ActiveState ActiveGo 1.8
...

Installing ActiveGo on Linux

Before you begin

Before you start the installation, you need to ensure that your system meets the prerequisites, and that you do not have other Go distributions that are going to conflict with ActiveGo.

Prerequisites

  • Linux 64-bit
  • 1 GB hard disk space

Existing Go installations

ActiveGo can usually co-exist with other Go installations, but only one Go can be first on your PATH environment variable at a time. This determines which Go installation is run when you type go at the command prompt. The ActiveGo installation places the path to ActiveGo at the start of your path, making it the default Go installation on your system.

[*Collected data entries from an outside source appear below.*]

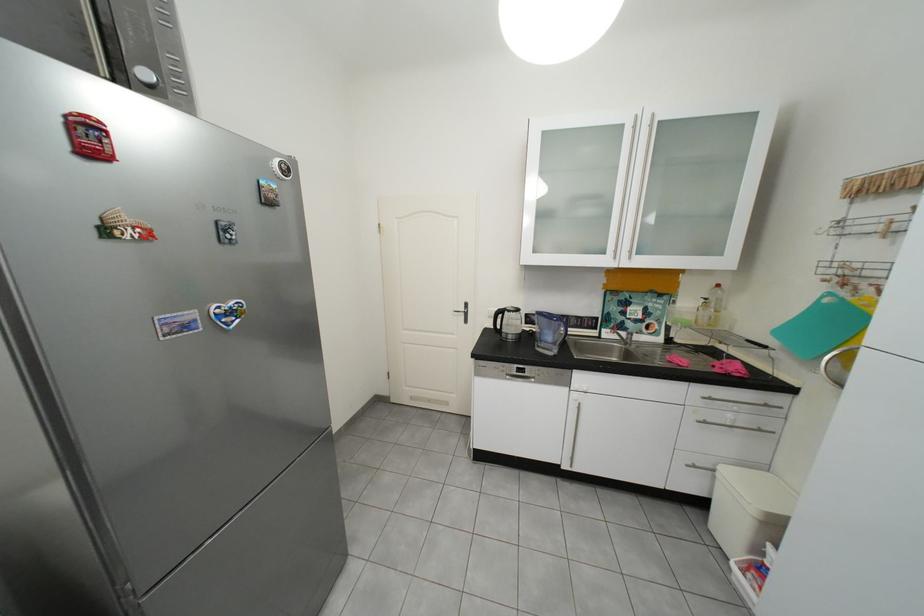
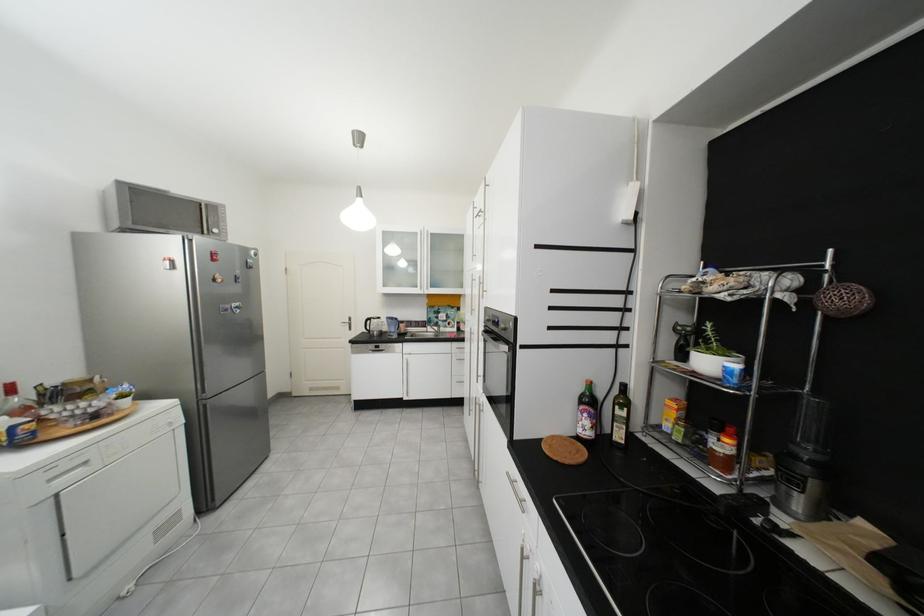
Find the pixel in the second image that matches (513,313) in the first image.

(381, 321)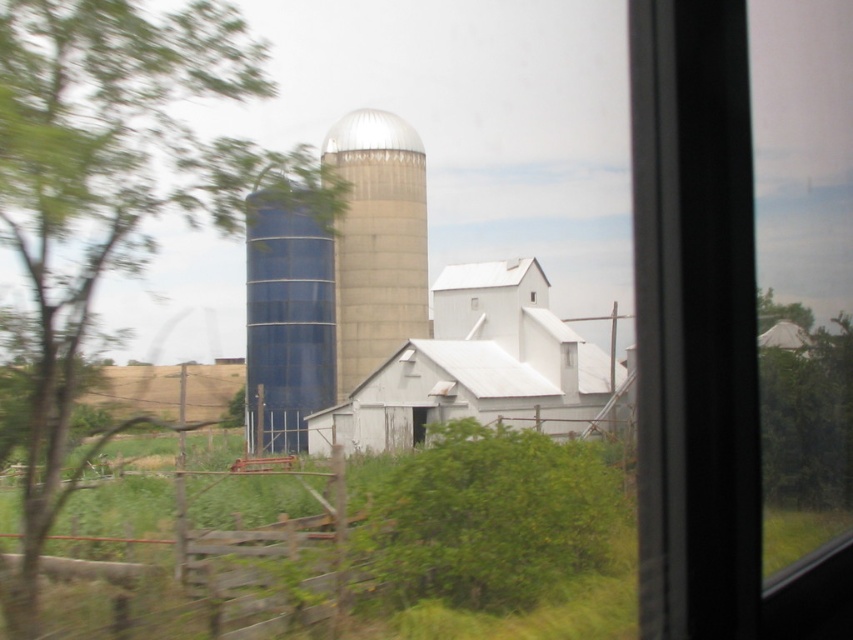
You are standing in a room looking through a window at a farm scene. You notice two points marked in the image. The first point is at coordinate (177, 90) and the second is at (329, 365). Which point is closer to you through the window?

The point at coordinate (177, 90) is closer to you through the window than the point at (329, 365).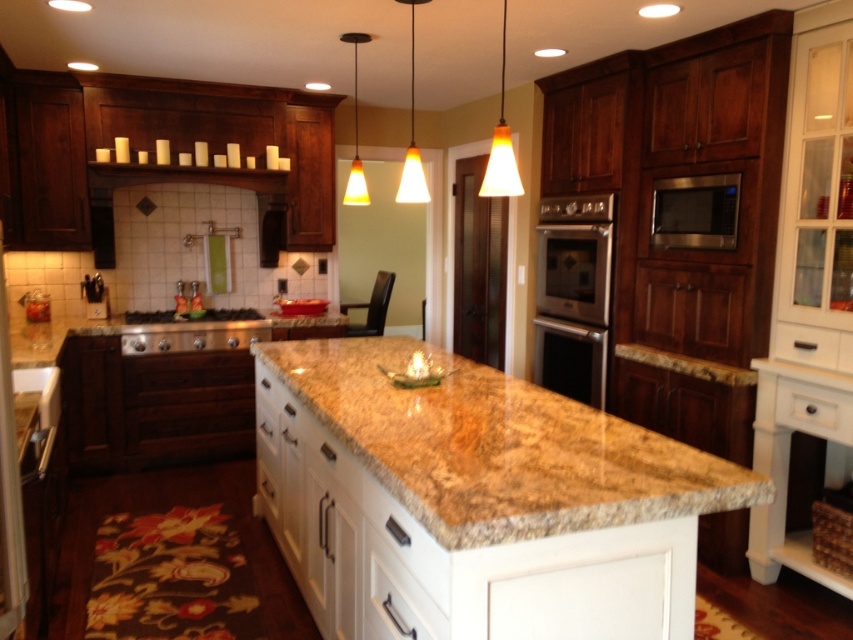
Who is more distant from viewer, [387,419] or [352,192]?

Positioned behind is point [352,192].

Which is behind, point (560, 524) or point (352, 173)?

Point (352, 173)

This screenshot has width=853, height=640. I want to click on brown granite countertop at center, so click(498, 445).

Is matte glass pendant light at center to the right of orange glass pendant light at center from the viewer's perspective?

Yes, matte glass pendant light at center is to the right of orange glass pendant light at center.

Can you confirm if matte glass pendant light at center is positioned above orange glass pendant light at center?

No, matte glass pendant light at center is not above orange glass pendant light at center.

Identify the location of matte glass pendant light at center. (412, 138).

At what (x,y) coordinates should I click in order to perform the action: click on matte glass pendant light at center. Please return your answer as a coordinate pair (x, y). The height and width of the screenshot is (640, 853). Looking at the image, I should click on (412, 138).

Does brown granite countertop at center have a larger size compared to matte glass pendant light at center?

Yes.

Which is in front, point (409, 448) or point (410, 157)?

Point (409, 448)

Is point (480, 465) more distant than point (405, 193)?

No, it is not.

Identify the location of brown granite countertop at center. (498, 445).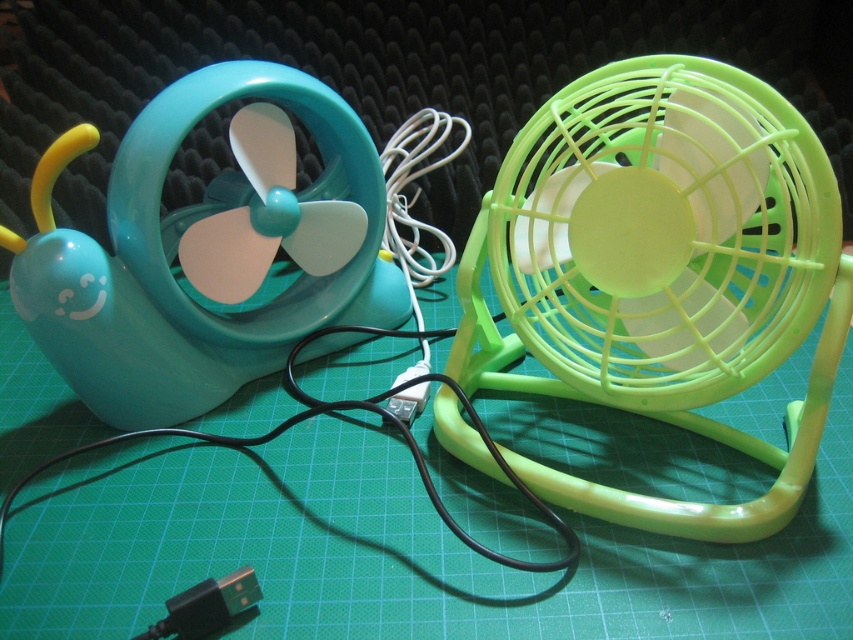
You are setting up a display on a green cutting mat with grid lines. You have two USB fans here. One is a snail design with a teal body, and the other is a standard lime green fan. You need to place a decorative sticker exactly at the point marked by coordinates point (660,273). Which fan should you place the sticker on?

The lime green plastic fan at right is located at point (660,273), so you should place the sticker on the lime green plastic fan at right.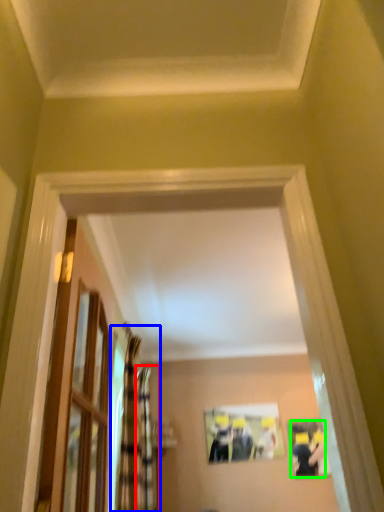
Question: Based on their relative distances, which object is farther from curtain (highlighted by a red box)? Choose from curtain (highlighted by a blue box) and couple (highlighted by a green box).

Choices:
 (A) curtain
 (B) couple

Answer: (B)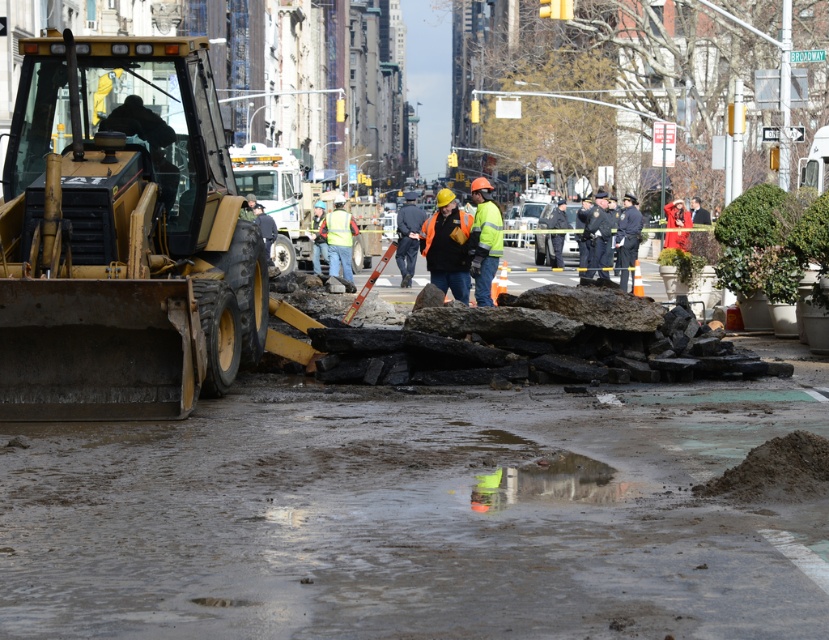
Can you confirm if yellow metallic excavator at left is bigger than orange reflective vest at center?

Incorrect, yellow metallic excavator at left is not larger than orange reflective vest at center.

Which is more to the right, yellow metallic excavator at left or orange reflective vest at center?

orange reflective vest at center

Identify the location of yellow metallic excavator at left. (122, 236).

Where is `yellow metallic excavator at left`? yellow metallic excavator at left is located at coordinates point(122,236).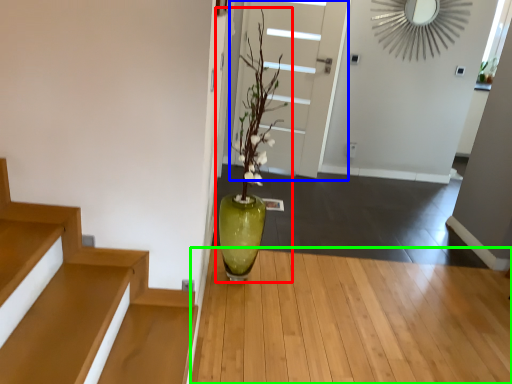
Question: Which is farther away from houseplant (highlighted by a red box)? door (highlighted by a blue box) or hardwood (highlighted by a green box)?

Choices:
 (A) door
 (B) hardwood

Answer: (A)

By default, the installer will install the ActiveGo distribution in /opt/ActiveGo- and set your PATH and GOPATH environment variables in your $HOME/.profile file.

Interactive installation

You can install ActiveGo on Linux by extracting a standard tarball (*.tar.gz) file and running an installation script. You must have write access to the installation folder, but you do not need *root* (Administrator) privileges to complete the installation unless the directory you are installing to requires these rights.

You can use either the standard interactive installation, or you can specify all of the required information on the command line so that the installation runs automatically.

To install ActiveGo interactively, download the package to a temporary directory, extract the files, and run the install.sh install script without any arguments.

For example, use this sequence of commands to extact and install ActiveGo.


% tar xzf ActiveGo-<version>.tar.gz
% cd ActiveGo-<version>
% sudo ./install.sh

**NOTE: The sudo command is used because the default install location (*/opt/ActiveGo-*) does require root privileges.

The install script will verify that you accept the terms in the license agreement and allow you to specify the installation directory for ActiveGo.

You need to configure envronment variables to complete the installation.

Non-interactive install

By default the install script will prompt you for an install directory. You can avoid this interaction by specifying the install directory with the --prefix <installdir> option.

The following example installs ActiveGo in the default directory and accepts the end user license agreement, but does not check for updates.


sudo ./install.sh --prefix /opt/ActiveGo-1.8.3 --license-accepted --no-update-check

Enter ./install.sh -h to view complete usage information.

Configuring environment variables for ActiveGo

After you complete the installation, you need to configure your PATH and GOPATH environment variables.

Enter the following at the bottom of either /etc/profile file (for a system-wide installation) or the $HOME/.profile file (for your account only) to specify the location of your GOPATH, which points to your Go workspace.


MY_GOPATH= && source /opt/ActiveGo-1.8.3/ActiveGo-Environment.sh

Example:


MY_GOPATH=$HOME/go && source /opt/ActiveGo-1.8.3/ActiveGo-Environment.sh

Open a new terminal window, or source the shell configuration file (i.e. source /etc/profile) to enable the configuration changes. To verify that ActiveGo is installed and configured, enter: godoc -play -http=:6060 to test your ActiveGo installation. Once the godoc server starts you can access a local instance of the ActiveGo help at http://localhost:6060.

After installing and configuring ActiveGo, read the Getting Started pages in this guide for a general introduction to ActiveGo on your platform and pointers to documentation that will be most useful to you.

ActiveGo supports integration with TensorFlow, an open-source software library for Machine Intelligence, with the TensorFlow for Go package. For information on configuring ActiveGo to work with TensorFlow, see Configuring TensorFlow for ActiveGo.

Uninstalling ActiveGo

If you need to uninstall ActiveGo, you can do so by removing the directory where you installed ActiveGo and removing any associated environment variables you configured.